They have a very hard time if they can't prove the original underlying contract.
I would not agree to anything without having an attorney review exactly what the "loan guarantee" document states.
If all things can be known from the "loan guarantee" document - then no - your still liable.
However, they may be lost without the original contract.
The document is hard to read, but appears to say what is on the original note (which we have). The guarantee states that "each of the undersigned jointly, and unconditionally guarantees payment...etc
Also, since it was transacted under a C corp, can the corp declare bankruptsy.
Does it state the amount of money, the terms of the loan, the interest rate, over what period repayment is to be made, how often payments are to be made, etc.?

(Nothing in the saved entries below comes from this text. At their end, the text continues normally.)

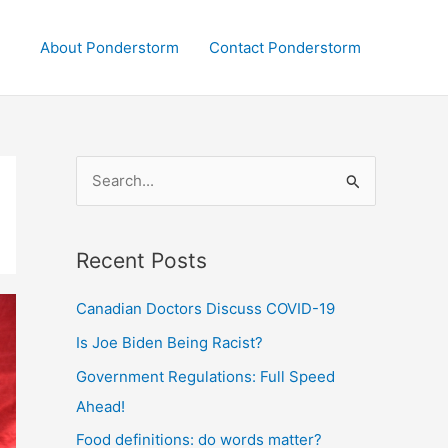
About Ponderstorm
Contact Ponderstorm
S
e
a
Recent Posts
r
c
Canadian Doctors Discuss COVID-19
h
Is Joe Biden Being Racist?
f
Government Regulations: Full Speed
o
Ahead!
r
:
Food definitions: do words matter?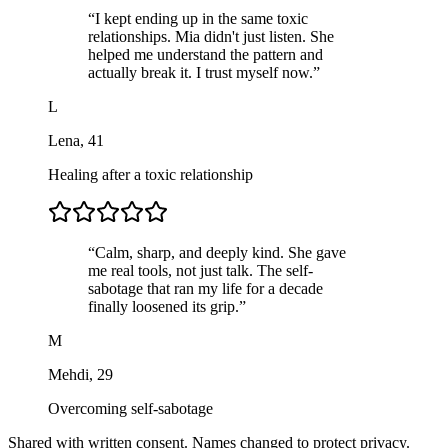
“
I kept ending up in the same toxic
relationships. Mia didn't just listen. She
helped me understand the pattern and
actually break it. I trust myself now.
”
L
Lena
,
41
Healing after a toxic relationship
“
Calm, sharp, and deeply kind. She gave
me real tools, not just talk. The self-
sabotage that ran my life for a decade
finally loosened its grip.
”
M
Mehdi
,
29
Overcoming self-sabotage
Shared with written consent. Names changed to protect privacy.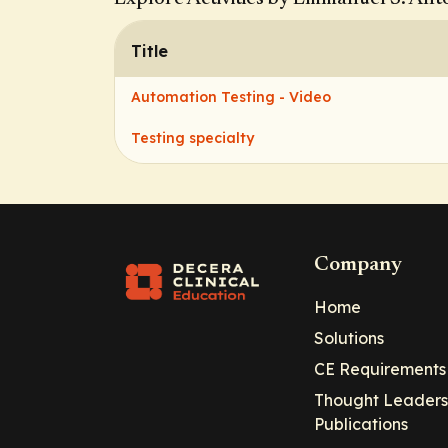
Title
Automation Testing - Video
Testing specialty
Company
Home
Solutions
CE Requirements
Thought Leaders
Publications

If you guaranteed the loan - then it wouldn't matter if the corp would file a bankruptcy - you would also have to file personal to get out of the debt.
Once again, it is hard to read, but does state the loan amount, not the interest rate, not the term of the loan, not the payment dates
Then they are really stuck - that could be a once a year payment @ 1% of $100.00.
They cannot file suit upon something they don't have. It's incumbent upon them to come up with the contract - don't give them anything.
Retain yourself local counsel immediately - they should be able to dismiss the action or suit against you. As a condition precident - the plaintiff has to - must - attach a copy of the contract to the complaint or the complaint should be dismissed.